### Action item
According to the introduction on citrulline in pediatric hematopoietic cell transplantation, which cells synthesize citrulline?

Keywords: Citrulline, biomarker, gastrointestinal function, hematopoietic cell transplantation
Introduction
During hematopoietic cell transplantation (HCT), children frequently suffer gastrointestinal toxicities such as mucositis, nausea, vomiting and diarrhea that limit enteral intake and prompt the use of parenteral nutrition. Many of these symptoms arise from injury to the gastrointestinal system caused by myeloablative conditioning therapy given in preparation for HCT. Myeloablative therapies produce gastrointestinal inflammation and mucosal barrier injury through complex processes that involve several overlapping mechanisms. Chemotherapeutic agents selectively target cells with high turnover, and therefore the mucosal barrier is particularly vulnerable to injury from such therapies (1). Additionally, chemotherapeutic agents produce reactive oxygen species and stimulate pro-inflammatory factors such as IL-6, nuclear factor -κB and TNF-alpha (2). These mediators become amplified and contribute to a positive feedback loop which causes damage to and apoptosis of the gastrointestinal cells of the basal epithelium, submucosa, and epithelial surface (3). Furthermore, in the setting of allogeneic HCT, alloreactivity can contribute to gastrointestinal toxicity through graft-versus-host disease (GVHD). Mucosal injury, however induced, contributes to bacterial translocation and bacteremia.
Citrulline (CIT) is a non-essential, non-protein amino acid synthesized by small bowel enterocytes that serves as a precursor for renal arginine production. Circulating CIT exists as a free amino acid (4) and can be measured in blood plasma or serum. CIT has been proposed as a biomarker of small intestinal enterocyte mass (5, 6) and function (7). Higher CIT concentrations have been correlated with longer bowel length in children with short bowel syndrome and may predict the necessity for long-term parenteral nutrition in these patients (8). Evidence also suggests that CIT is predictive of enterocyte loss and villous atrophy in HIV enteropathy (9). In pediatric patients with intestinal failure, lower CIT is associated with catheter-associated bloodstream infections, suggesting a potential role as a marker of impaired intestinal barrier integrity (10). CIT has been shown to decline with repeated cycles of chemotherapy in pediatric patients with acute myeloid leukemia, although pre-chemotherapy CIT concentrations were not reported (11). While CIT concentrations have been shown to decrease after myeloablative conditioning in adults, reaching a nadir of < 10 µmol/mL 10 days after the start of chemotherapy (12), the change in CIT over the course of HCT in children is unknown, as is the relationship between clinical markers of gastrointestinal function and CIT concentrations in this population. We hypothesized that serum CIT concentrations decrease significantly over the course of HCT in children, and that CIT values would correlate with clinical and biochemical markers of gastrointestinal function.

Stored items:
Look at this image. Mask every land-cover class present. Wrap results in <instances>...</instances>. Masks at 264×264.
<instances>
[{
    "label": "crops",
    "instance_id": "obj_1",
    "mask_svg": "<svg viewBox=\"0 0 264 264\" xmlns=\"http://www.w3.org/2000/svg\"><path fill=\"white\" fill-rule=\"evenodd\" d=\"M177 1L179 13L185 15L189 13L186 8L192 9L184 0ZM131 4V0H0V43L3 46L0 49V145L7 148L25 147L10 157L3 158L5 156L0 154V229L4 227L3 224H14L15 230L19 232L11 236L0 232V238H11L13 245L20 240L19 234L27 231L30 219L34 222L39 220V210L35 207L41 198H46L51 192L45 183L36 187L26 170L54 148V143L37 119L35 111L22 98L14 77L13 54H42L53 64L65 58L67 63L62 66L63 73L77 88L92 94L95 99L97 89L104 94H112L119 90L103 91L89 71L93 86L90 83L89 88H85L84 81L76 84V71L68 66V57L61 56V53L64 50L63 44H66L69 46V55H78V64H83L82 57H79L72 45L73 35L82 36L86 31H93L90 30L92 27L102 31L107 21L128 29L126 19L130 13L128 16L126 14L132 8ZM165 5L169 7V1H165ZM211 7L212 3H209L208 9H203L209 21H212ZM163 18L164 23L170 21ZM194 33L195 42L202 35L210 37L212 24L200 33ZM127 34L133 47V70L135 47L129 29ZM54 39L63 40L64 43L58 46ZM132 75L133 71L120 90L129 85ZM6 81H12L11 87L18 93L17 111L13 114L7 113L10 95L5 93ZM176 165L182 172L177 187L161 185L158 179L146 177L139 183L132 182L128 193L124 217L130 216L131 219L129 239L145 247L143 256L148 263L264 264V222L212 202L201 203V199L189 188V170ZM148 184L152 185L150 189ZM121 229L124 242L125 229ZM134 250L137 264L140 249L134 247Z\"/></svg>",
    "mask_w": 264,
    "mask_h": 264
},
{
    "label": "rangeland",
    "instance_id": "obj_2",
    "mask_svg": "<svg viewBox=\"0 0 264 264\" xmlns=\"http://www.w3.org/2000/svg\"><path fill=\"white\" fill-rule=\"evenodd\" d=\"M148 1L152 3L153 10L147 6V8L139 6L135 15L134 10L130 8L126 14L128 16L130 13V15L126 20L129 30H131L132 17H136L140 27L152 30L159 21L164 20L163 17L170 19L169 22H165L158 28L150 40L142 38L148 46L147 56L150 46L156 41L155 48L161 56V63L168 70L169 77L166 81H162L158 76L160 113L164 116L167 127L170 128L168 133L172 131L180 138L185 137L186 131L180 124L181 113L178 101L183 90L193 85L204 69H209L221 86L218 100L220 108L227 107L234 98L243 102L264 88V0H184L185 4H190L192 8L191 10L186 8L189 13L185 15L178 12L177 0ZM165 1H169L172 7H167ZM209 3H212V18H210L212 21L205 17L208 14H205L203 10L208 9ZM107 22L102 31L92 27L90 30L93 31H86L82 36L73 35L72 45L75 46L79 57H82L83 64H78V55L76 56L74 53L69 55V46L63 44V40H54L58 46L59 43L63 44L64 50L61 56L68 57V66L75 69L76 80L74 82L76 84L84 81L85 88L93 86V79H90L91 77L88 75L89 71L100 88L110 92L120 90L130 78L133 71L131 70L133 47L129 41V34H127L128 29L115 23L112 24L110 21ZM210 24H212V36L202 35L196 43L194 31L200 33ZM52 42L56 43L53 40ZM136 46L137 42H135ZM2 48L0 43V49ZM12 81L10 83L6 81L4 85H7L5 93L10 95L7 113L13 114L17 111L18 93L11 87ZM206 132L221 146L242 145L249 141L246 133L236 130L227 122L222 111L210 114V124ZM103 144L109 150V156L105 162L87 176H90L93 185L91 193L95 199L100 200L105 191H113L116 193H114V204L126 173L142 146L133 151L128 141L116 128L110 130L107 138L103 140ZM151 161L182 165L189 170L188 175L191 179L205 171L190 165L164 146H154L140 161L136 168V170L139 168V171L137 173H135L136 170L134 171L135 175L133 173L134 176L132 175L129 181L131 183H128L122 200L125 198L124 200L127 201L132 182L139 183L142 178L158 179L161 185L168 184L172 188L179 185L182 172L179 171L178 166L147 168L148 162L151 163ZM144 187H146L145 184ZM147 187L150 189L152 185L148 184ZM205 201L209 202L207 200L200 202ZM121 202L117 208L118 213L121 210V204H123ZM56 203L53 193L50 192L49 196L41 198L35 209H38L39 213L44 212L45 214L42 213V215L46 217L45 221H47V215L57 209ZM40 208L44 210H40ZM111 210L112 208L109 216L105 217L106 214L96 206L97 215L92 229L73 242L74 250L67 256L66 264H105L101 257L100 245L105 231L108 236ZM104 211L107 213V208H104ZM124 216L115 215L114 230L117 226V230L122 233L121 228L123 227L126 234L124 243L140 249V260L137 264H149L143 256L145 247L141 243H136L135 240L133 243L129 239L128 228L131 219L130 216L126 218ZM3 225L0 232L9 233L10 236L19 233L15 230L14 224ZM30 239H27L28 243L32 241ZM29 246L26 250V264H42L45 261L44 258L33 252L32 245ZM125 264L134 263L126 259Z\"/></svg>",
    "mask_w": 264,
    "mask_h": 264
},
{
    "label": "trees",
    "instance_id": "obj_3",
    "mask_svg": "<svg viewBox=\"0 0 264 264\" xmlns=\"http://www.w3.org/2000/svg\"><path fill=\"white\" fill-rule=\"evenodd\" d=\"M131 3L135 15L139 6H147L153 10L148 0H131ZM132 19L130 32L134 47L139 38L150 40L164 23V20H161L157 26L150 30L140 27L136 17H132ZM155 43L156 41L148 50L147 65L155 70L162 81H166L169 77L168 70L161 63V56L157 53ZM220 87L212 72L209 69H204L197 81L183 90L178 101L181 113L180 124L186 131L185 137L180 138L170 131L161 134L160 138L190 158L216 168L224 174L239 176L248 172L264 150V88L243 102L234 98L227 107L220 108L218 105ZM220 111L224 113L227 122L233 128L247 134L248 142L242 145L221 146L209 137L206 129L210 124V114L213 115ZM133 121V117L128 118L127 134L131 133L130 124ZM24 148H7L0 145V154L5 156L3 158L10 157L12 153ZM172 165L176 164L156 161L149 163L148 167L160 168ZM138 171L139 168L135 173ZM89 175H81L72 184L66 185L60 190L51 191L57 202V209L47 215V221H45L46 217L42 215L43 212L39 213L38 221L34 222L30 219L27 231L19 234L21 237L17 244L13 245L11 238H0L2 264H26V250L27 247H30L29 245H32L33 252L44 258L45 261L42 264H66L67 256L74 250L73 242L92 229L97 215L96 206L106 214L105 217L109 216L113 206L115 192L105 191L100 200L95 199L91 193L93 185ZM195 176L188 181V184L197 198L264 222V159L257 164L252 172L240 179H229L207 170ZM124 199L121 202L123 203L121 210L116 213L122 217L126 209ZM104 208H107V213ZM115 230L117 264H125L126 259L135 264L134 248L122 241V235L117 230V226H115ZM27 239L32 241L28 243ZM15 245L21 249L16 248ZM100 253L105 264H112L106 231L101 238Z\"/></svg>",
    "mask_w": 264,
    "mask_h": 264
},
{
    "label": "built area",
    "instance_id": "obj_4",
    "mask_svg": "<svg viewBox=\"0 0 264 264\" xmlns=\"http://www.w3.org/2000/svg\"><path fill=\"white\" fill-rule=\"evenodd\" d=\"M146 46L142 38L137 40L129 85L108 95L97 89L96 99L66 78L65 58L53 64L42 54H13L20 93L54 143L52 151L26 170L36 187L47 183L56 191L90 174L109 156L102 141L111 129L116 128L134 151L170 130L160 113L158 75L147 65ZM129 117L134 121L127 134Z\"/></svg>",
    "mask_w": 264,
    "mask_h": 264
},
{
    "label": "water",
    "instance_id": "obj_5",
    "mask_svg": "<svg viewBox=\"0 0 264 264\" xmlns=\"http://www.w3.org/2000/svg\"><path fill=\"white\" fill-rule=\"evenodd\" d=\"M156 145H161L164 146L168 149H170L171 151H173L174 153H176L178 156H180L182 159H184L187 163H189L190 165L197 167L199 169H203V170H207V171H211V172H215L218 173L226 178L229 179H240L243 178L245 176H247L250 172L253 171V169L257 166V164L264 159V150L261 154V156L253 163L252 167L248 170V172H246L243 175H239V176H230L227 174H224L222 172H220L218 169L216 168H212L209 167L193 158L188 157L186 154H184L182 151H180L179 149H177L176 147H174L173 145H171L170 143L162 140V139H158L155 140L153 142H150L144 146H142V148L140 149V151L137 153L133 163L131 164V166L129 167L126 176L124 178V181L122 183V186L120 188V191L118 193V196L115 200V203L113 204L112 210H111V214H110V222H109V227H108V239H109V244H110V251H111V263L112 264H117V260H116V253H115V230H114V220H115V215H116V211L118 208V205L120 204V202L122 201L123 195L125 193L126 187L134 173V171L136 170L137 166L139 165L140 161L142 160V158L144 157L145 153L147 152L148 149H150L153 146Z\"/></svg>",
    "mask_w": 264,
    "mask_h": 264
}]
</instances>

### Finished task
Small bowel enterocytes.